本文抜粋 –

あらすじ(キネ旬より映像に即し修正し細部まで記載)

 昭和19年11月海軍基地では予科練出身の少尉たちが回天の操縦訓練に明け暮れている。回天は自力ではハッチも開けられず、狭く無線も速度計もない、走らせるだけでも危険でまるで棺桶のようだ。岡田少尉(和田孝)は訓練中速度と航路をあやまり海底に激突して死ぬ、訓練生たちは速度計もついておらずまともでないと嘆く。訓練生の部屋には15人の予科練の仲間のうち既に死んだ8人の遺影が飾られており、新たに付け加わった岡田に彼の出身の明治大学の校歌を歌ってやる。そこへ出撃し死んだはずの村瀬少尉(宇津井健)が帰ってくる、彼は「本当に故障なんだ信じてくれ」と泣く。彼らはほとんどが学徒出陣で海軍にきてまだ1年半ほどの娑婆臭い、軍隊慣れしていない者達で、仲間内では特攻に疑問を感じ大変悩む雰囲気である。
 その彼らを兵学校出身の上官の大尉は「精神がなっていない」と全員殴る。訓練指導官関屋中尉(沼田曜一)も予科練出身でかばうが一緒に殴られる。次の訓練では朝倉少尉(岡田英次)が行方不明になるが、指揮官は彼の捜索より折からの潜水艦寄港と準備を優先させ、時間までに発見できなければ打ち切りと言う。やっと仲間の努力で発見された朝倉は「生きているだけで素晴しい」と言う、しかしその彼らに特攻出撃命令が出る。松本上飛曹は村瀬中尉が特攻命令を受けたので自分が特攻できなくなったので、迷惑だ、お国のためになぜ死なないと怒る。村瀬は中学途中入隊18歳と年若い彼をいさめ、せめて自分たちの年まで生きろと言う。
 彼らの指揮官有馬少佐(細川俊夫)は予科練生の特攻へ殉ずる心を疑うが、その予科練出身の関屋中尉は見事特攻してみせると意気込む。一方部隊の下士官はサボっていた従兵を特攻隊に言い訳立たぬと殴る、だがそれを見た朝倉少尉は「自分たちを勝手な理由にするな」と烈火のごとく怒り殴ろうとするがやめ、人間を人間らしく扱わない海軍の伝統は正しくないと言い残す。
 
 出撃前夜、朝倉、玉井、村瀬、川村、関屋ら特攻隊員はそれぞれ勝手に過ごす。朝倉少尉は眠れないから読みかけのドイツ語の本を読もうとし、召使いのようにこき使っていた老従兵田辺一等兵加藤嘉)が大学教授である事を知り、生き残ったらせめてこの本を教材に使ってくれと本を渡す。川村はまるで気にかけない様子で料亭でどんちゃん騒ぎをする。玉井は自分の死に納得できず、かといって一人でいる勇気もなく料亭に行く。料亭では宴席から個室での買春行為に移るが玉井は拒否し女をなじるが後悔し一人大広間で酒を飲み続ける。そこへ偶然玉井の恋人真鍋早智子(津島恵子)が面会に部隊を訪ね料亭までくる、早智子と会った玉井とは感極まって抱き合い、想像の上だけで二人の幸せを演じる。

提供データ –
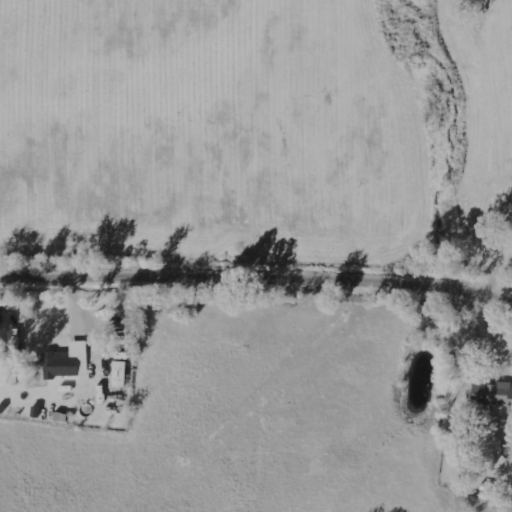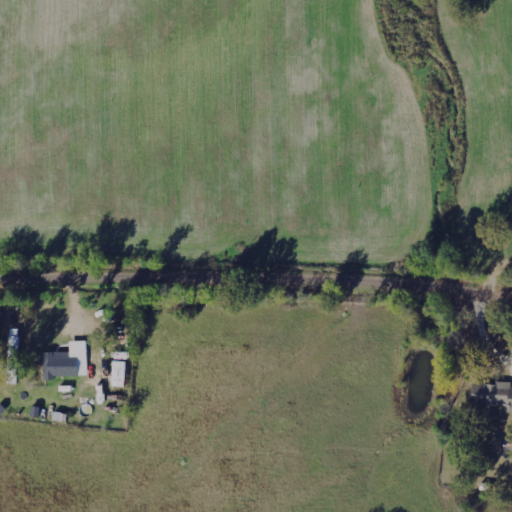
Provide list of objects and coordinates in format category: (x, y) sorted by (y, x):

やること –
a) 本文によると、訓練生の部屋には予科練の仲間のうち何人の遺影が飾られていたか。
b) 本文のうち、"あらすじ(キネ旬より映像に即し修正し細部まで記載)"で始まり"を感じ大変悩む雰囲気である。"で終わる部分を一字一句違えずに書き写すこと。

回答 –
a) 既に死んだ8人の遺影が飾られていた。

b)
あらすじ(キネ旬より映像に即し修正し細部まで記載)

 昭和19年11月海軍基地では予科練出身の少尉たちが回天の操縦訓練に明け暮れている。回天は自力ではハッチも開けられず、狭く無線も速度計もない、走らせるだけでも危険でまるで棺桶のようだ。岡田少尉(和田孝)は訓練中速度と航路をあやまり海底に激突して死ぬ、訓練生たちは速度計もついておらずまともでないと嘆く。訓練生の部屋には15人の予科練の仲間のうち既に死んだ8人の遺影が飾られており、新たに付け加わった岡田に彼の出身の明治大学の校歌を歌ってやる。そこへ出撃し死んだはずの村瀬少尉(宇津井健)が帰ってくる、彼は「本当に故障なんだ信じてくれ」と泣く。彼らはほとんどが学徒出陣で海軍にきてまだ1年半ほどの娑婆臭い、軍隊慣れしていない者達で、仲間内では特攻に疑問を感じ大変悩む雰囲気である。